Fuerteventura, 22 marca (niedziela)

Malowniczo położony hotel Melia Gorriones ma wszystko czego potrzeba do aktywnego wypoczynku (baseny, siłownię, korty tenisowe, szkołę kitesurfingu i windsurfingu). Zresztą nie tylko aktywnego. Leniuchy też znajdą tu święty spokój. A jak ktoś się zmęczy, może odpocząć w jacuzzi i świetnie wyposażonym spa.

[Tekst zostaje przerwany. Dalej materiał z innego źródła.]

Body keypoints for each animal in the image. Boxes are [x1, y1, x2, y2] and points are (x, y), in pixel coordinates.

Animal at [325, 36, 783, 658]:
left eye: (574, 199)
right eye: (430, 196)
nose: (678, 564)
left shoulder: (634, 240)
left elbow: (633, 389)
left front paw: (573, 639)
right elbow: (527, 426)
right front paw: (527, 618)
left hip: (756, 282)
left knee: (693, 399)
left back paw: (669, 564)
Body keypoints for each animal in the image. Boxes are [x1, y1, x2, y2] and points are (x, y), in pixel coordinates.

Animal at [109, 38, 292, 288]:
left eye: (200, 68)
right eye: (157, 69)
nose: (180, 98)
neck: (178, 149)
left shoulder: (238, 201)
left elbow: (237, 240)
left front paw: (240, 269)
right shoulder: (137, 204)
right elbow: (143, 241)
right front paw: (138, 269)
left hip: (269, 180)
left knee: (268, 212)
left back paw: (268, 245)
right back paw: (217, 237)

Przede wszystkim są tu bajeczne plaże oblewane falami Atlantyku. Raj. Nawet zmęczeni podróżą i nieco zbyt długim zapoznawaniem się z lokalnymi specjałami, wybraliśmy się na poranny jogging. Ocean o poranku robi niesamowite wrażenie. Warto się o tym przekonać osobiście! Dyrekcja hotelu Melia Gorriones jest entuzjastycznie nastawiona do turystów z Polski, więc czujemy się tu znakomicie.

Udało nam się nawet – mimo, że jesteśmy rzut beretem od Afryki – obejrzeć mecz Lecha Poznań z Legią Warszawa (2:1). Na komputerze postawionym na stoliku na plaży. Futbol nie zna granic.

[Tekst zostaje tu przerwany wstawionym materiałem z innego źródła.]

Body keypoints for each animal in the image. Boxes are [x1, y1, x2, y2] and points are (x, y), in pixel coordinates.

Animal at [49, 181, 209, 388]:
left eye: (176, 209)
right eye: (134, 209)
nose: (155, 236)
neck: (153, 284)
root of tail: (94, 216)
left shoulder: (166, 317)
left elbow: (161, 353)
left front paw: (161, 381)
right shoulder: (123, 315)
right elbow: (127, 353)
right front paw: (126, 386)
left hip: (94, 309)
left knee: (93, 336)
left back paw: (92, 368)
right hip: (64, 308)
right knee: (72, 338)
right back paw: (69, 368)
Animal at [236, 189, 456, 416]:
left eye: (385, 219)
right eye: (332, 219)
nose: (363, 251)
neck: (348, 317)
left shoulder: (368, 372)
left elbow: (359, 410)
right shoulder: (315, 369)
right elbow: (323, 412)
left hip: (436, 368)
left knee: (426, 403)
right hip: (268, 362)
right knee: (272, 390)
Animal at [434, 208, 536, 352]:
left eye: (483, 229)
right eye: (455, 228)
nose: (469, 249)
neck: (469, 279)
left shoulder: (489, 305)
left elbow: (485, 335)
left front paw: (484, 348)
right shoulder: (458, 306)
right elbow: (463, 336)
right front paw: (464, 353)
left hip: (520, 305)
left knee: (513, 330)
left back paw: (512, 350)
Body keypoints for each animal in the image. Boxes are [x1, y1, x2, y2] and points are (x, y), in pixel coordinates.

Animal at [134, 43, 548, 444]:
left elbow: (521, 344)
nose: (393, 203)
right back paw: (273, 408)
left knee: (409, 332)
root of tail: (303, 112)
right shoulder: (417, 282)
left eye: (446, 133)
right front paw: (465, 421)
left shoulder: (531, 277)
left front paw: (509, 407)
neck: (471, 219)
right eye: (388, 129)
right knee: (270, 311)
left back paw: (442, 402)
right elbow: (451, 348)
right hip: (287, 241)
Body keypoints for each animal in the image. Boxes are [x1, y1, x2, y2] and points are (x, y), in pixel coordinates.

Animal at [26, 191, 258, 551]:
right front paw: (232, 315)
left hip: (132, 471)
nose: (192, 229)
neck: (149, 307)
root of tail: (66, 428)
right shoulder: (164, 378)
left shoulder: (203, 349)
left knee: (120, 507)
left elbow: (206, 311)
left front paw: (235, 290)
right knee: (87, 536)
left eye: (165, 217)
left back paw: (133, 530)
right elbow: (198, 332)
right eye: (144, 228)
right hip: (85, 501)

Na wyspie, która jest Mekką dla ludzi lubiących sporty wodne, nie można się nudzić. Jeśli trafi się deszczyk, który jest krótkim, ciepłym prysznicem, można posiedzieć w jednym z wielu barów, albo wyruszyć na wycieczkę.

Naszą wesołą grupą zaopiekował się Przemek Gładkowski, który swego czasu był obiecującym sędzią piłkarskim, ale zauroczyła go Fuerteventura i już tu został. Przemek zaproponował nam spotkanie ze… zwierzętami.

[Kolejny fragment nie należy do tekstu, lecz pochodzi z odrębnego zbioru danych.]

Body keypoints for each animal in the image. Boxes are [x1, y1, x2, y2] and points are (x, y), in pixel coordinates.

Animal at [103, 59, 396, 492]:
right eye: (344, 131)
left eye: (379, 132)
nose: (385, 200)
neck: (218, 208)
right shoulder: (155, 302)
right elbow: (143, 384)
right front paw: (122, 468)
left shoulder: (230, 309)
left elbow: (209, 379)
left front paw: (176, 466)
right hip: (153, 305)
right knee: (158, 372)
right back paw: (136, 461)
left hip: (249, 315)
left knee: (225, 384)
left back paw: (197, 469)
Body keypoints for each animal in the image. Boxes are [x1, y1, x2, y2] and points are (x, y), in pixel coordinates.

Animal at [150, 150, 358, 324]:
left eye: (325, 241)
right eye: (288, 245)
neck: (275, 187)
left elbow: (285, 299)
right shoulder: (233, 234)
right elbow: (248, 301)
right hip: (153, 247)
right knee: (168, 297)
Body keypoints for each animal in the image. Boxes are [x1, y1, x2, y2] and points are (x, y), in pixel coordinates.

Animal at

Niemal cały pierwszy dzień pobytu Piłkarskiej Reprezentacji Dziennikarzy na wyspie przebiegał pod znakiem wizyty w Oasis Parku, niesamowitym ogrodzie zoologicznym i botanicznym.

Nie jest to typowe zoo, jakie znamy z Polski. Zwierzęta są dosłownie na wyciągnięcie ręki. Odwiedzający takie miejsca rzadko mają okazję pogłaskać czy nakarmić hipopotama, żyrafę, krokodyla lub wielbłąda. Zazwyczaj w takich miejscach spotykamy zakaz: „nie karmić zwierząt!”. W Oasis Parku nie ma takiego problemu, karmę dla zwierzaków można kupić na miejscu. Kilku z nas udało się zrobić nawet selfie z małpką, żyrafą, wielbłądem lub otwartą paszczą hipcia. Niesamowita pamiątka z Fuerteventury.